This report presents seven key findings from a wider research study of childhood and social change in the Republic of Ireland. The study is called ‘Making Communion: Disappearing and Emerging Forms of Childhood in Ireland’. The report focuses specifically on children’s beliefs, values, and the forms of belonging available to them in religious and non-religious terms across a range of settings. It centralises children’s own interpretations of their lives and worlds.
The report demonstrates that 7-8 year old children are highly diverse in religious and non-religious terms. They actively make sense of their own worlds, placing different emphases on sacred understandings, popular culture, media and consumer items from within and outside school. Their understandings, beliefs and values are place-specific however. School type, urban/rural location, gender and family religious, ethnic and social class background mediate their views and their sense of belonging to school and amongst peers. Given its structuring into the school and ‘coming of age’ experiences of most children in Ireland, we suggest First Holy Communion continues to have a significant but not totalising role in ‘benchmarking’ a child’s life and experience of belonging at a particular point in time in Ireland.
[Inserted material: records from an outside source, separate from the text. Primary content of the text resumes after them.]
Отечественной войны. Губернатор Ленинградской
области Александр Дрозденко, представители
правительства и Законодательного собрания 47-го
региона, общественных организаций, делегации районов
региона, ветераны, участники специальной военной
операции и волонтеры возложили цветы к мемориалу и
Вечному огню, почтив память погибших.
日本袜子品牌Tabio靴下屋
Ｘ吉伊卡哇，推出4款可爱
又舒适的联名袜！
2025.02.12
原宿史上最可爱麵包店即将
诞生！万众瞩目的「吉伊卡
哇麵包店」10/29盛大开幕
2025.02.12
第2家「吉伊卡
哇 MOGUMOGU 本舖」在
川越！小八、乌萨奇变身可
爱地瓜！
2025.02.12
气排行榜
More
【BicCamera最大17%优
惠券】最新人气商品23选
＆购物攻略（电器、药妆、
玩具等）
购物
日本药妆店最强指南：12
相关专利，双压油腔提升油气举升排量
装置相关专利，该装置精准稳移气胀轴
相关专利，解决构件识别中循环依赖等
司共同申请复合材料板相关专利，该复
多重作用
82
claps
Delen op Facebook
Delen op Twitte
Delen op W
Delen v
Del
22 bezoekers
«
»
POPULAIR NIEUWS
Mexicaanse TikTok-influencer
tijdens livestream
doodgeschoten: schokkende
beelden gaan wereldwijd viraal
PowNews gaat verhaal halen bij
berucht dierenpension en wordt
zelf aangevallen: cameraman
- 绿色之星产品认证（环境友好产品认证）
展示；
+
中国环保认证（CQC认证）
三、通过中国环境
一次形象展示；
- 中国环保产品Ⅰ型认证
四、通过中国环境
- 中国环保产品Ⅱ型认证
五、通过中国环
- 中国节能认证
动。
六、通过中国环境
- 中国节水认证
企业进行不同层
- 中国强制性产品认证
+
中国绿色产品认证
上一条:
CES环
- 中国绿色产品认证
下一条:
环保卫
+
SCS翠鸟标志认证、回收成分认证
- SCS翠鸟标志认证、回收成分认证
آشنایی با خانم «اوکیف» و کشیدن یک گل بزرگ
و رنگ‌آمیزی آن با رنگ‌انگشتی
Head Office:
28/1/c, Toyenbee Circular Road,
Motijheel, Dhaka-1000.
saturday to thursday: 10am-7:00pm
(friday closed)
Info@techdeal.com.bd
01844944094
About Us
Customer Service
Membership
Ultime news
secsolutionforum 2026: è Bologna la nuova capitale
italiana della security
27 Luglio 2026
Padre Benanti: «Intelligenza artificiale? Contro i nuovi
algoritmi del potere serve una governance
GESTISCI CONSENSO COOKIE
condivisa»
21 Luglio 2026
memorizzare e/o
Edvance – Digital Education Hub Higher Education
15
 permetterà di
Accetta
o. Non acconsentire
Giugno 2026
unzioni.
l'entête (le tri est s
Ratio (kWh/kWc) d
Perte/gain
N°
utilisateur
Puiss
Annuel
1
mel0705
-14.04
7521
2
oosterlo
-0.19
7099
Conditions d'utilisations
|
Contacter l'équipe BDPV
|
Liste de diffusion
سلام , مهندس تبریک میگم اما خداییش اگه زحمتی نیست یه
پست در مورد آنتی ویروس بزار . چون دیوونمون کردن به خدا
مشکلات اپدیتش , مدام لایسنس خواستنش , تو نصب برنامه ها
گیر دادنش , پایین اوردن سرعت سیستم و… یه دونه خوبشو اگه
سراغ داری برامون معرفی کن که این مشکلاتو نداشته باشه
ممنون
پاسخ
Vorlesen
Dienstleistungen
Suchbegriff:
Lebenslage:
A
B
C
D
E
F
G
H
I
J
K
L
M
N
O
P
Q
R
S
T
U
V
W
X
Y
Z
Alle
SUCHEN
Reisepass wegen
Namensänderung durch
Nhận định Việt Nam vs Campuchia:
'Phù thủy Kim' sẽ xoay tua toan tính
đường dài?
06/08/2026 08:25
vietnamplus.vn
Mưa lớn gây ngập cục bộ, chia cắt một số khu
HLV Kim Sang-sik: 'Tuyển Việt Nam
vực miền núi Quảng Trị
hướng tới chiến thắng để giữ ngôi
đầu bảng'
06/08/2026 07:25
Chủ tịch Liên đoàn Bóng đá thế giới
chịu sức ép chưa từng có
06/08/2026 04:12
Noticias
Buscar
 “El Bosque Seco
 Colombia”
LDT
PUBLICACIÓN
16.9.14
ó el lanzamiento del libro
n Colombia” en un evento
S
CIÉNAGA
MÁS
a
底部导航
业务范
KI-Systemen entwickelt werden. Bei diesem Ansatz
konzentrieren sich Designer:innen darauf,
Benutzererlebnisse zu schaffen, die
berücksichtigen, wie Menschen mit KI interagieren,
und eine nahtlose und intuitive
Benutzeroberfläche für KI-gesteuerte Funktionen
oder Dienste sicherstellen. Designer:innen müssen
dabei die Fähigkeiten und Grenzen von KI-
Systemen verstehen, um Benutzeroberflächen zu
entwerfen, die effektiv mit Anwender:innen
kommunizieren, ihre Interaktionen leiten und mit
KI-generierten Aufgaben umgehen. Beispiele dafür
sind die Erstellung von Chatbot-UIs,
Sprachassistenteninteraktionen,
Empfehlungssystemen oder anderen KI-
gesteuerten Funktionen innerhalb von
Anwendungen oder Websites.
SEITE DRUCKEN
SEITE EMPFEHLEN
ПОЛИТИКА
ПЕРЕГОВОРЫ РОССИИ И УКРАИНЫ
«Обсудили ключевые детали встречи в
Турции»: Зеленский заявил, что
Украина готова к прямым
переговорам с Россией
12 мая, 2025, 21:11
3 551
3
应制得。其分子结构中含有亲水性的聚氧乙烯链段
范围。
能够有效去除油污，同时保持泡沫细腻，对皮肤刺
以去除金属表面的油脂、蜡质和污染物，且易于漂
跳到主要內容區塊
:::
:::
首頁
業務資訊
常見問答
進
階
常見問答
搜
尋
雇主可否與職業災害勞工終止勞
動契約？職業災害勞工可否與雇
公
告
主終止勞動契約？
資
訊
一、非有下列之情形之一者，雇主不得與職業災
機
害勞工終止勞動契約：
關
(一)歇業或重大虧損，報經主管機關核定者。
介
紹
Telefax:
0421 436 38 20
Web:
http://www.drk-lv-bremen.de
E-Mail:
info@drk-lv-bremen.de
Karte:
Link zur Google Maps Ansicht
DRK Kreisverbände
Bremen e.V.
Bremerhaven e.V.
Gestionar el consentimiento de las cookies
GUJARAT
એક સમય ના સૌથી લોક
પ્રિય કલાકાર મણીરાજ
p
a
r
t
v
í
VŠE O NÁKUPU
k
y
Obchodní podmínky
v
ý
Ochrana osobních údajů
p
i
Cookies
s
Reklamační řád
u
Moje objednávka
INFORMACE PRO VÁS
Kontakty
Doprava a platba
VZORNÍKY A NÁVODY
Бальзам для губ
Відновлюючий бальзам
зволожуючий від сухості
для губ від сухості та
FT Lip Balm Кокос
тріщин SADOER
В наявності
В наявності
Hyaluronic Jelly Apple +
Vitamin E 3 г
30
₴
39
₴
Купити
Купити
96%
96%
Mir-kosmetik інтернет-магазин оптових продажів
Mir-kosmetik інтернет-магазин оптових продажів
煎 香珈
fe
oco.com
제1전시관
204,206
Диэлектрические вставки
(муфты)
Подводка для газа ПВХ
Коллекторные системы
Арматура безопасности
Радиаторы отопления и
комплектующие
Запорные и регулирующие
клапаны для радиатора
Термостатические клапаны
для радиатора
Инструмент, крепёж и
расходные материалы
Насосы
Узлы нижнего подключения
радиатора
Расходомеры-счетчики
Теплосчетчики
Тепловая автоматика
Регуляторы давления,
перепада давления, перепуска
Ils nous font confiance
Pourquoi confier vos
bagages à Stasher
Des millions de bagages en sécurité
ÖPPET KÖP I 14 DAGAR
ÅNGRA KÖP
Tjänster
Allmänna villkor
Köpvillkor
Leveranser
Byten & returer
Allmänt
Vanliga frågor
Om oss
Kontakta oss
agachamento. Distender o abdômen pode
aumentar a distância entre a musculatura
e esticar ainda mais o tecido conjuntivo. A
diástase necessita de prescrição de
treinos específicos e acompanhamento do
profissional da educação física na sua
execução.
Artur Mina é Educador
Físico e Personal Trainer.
The report is authored by Dr. Karl Kitching, School of Education UCC (Principal Investigator) and Dr. Yafa Shanneik, Department of Theology and Religious Studies, University of Chester and formerly of the Study of Religions Department UCC.
The report is written for schools and families. It will also be of interest to education policy makers, teacher educators, teacher unions, religious, atheist, humanist and philosophical communities, and children’s advocacy groups.